--- WORK INSTRUCTION ---
Update the items from the first line through the line containing "responsive, human support. You're not", replacing "migration" with "onboarding". Write out those lines again with nothing else changed.

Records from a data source
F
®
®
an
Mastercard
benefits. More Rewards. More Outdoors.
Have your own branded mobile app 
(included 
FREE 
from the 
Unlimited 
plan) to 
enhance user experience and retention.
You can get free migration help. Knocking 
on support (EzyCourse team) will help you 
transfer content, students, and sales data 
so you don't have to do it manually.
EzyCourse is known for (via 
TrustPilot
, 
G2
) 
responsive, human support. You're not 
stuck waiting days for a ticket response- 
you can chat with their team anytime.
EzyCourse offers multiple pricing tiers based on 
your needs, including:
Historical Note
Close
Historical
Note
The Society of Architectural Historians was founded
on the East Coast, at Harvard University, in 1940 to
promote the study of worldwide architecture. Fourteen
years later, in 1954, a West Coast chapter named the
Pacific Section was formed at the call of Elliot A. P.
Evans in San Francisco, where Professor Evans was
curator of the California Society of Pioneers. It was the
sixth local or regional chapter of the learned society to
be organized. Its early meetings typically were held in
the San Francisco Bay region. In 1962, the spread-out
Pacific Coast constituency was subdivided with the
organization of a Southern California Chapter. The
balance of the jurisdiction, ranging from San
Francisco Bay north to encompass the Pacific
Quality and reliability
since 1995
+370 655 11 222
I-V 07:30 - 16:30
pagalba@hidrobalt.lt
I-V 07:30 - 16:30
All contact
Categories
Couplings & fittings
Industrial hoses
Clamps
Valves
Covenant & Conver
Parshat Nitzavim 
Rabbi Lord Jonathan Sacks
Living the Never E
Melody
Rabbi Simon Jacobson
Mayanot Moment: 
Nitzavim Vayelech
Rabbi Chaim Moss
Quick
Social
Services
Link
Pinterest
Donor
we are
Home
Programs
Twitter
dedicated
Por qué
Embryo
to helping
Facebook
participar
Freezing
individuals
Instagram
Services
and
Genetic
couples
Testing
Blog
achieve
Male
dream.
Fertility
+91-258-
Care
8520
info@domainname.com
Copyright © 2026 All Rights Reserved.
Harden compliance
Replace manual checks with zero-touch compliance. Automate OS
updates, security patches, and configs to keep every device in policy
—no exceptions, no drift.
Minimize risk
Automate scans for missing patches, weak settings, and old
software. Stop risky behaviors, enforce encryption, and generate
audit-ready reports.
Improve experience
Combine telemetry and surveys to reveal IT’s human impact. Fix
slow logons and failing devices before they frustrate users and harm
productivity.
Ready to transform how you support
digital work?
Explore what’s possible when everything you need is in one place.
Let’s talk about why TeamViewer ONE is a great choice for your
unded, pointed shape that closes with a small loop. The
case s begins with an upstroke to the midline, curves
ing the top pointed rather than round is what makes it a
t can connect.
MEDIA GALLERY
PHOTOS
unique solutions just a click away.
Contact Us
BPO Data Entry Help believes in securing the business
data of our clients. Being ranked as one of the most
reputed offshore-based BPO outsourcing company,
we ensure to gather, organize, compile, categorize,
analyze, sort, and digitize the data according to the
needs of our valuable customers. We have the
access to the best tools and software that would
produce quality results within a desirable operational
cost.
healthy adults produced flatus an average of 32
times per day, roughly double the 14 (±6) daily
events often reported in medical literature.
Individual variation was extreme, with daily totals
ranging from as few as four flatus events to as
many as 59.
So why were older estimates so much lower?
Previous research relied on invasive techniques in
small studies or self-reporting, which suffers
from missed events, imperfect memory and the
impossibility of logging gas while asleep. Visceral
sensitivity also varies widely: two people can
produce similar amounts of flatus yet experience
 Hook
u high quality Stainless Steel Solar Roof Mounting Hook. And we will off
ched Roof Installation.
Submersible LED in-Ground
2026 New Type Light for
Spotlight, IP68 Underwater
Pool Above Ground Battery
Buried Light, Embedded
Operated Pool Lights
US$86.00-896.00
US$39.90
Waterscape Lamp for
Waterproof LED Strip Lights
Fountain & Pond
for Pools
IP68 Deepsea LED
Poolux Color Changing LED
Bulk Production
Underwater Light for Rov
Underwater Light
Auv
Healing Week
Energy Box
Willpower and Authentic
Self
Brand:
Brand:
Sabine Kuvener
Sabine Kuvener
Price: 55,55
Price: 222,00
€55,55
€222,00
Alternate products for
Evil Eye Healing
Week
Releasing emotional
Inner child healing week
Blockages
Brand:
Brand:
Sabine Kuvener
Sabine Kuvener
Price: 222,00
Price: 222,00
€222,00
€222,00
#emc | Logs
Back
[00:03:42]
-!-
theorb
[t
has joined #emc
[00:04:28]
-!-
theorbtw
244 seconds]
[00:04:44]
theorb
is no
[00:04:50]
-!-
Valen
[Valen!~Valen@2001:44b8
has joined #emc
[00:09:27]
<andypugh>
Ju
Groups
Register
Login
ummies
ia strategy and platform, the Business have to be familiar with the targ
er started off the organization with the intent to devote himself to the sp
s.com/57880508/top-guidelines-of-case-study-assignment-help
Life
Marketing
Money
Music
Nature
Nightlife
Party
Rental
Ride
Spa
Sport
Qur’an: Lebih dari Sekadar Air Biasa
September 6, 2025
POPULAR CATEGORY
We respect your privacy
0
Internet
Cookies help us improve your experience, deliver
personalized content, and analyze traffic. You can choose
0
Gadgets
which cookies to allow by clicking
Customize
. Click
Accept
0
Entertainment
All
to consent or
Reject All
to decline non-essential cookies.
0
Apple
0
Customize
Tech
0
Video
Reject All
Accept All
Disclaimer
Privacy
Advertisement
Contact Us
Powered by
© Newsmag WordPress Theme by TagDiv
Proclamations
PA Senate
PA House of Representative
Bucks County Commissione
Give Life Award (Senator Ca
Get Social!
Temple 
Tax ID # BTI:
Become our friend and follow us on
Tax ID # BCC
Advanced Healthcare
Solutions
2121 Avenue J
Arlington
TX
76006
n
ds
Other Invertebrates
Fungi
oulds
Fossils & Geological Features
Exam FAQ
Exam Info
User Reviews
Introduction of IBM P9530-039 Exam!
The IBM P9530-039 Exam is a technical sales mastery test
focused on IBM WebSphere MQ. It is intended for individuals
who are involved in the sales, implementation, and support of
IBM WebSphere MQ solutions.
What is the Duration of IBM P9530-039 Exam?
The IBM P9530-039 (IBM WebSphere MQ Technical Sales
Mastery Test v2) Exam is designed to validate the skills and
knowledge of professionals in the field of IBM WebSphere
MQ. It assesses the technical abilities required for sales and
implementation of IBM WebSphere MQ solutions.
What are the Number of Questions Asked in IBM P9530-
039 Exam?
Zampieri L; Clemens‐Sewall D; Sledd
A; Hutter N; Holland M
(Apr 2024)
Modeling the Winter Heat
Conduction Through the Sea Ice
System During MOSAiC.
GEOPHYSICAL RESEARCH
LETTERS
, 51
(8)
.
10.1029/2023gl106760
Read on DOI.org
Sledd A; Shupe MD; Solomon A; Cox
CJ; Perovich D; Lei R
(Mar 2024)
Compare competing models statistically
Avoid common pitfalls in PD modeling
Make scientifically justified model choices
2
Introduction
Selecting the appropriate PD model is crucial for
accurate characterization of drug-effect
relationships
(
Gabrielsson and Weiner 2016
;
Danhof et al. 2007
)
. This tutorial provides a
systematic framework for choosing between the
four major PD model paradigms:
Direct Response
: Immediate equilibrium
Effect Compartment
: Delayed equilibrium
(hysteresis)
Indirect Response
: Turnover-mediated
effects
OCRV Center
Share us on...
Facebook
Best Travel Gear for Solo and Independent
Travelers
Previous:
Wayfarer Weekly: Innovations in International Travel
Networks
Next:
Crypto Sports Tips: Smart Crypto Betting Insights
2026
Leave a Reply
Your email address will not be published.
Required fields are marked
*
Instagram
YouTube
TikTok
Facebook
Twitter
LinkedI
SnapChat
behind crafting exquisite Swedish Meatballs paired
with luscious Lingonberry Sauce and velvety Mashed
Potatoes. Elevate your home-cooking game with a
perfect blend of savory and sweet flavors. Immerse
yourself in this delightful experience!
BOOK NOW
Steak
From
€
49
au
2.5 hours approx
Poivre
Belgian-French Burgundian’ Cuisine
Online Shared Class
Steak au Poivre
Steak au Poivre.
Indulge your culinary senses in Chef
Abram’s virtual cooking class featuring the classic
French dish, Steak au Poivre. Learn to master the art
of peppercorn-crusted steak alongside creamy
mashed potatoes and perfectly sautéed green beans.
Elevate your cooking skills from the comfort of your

--- RESULT OF THIS TASK ---
F
®
®
an
Mastercard
benefits. More Rewards. More Outdoors.
Have your own branded mobile app 
(included 
FREE 
from the 
Unlimited 
plan) to 
enhance user experience and retention.
You can get free onboarding help. Knocking 
on support (EzyCourse team) will help you 
transfer content, students, and sales data 
so you don't have to do it manually.
EzyCourse is known for (via 
TrustPilot
, 
G2
) 
responsive, human support. You're not 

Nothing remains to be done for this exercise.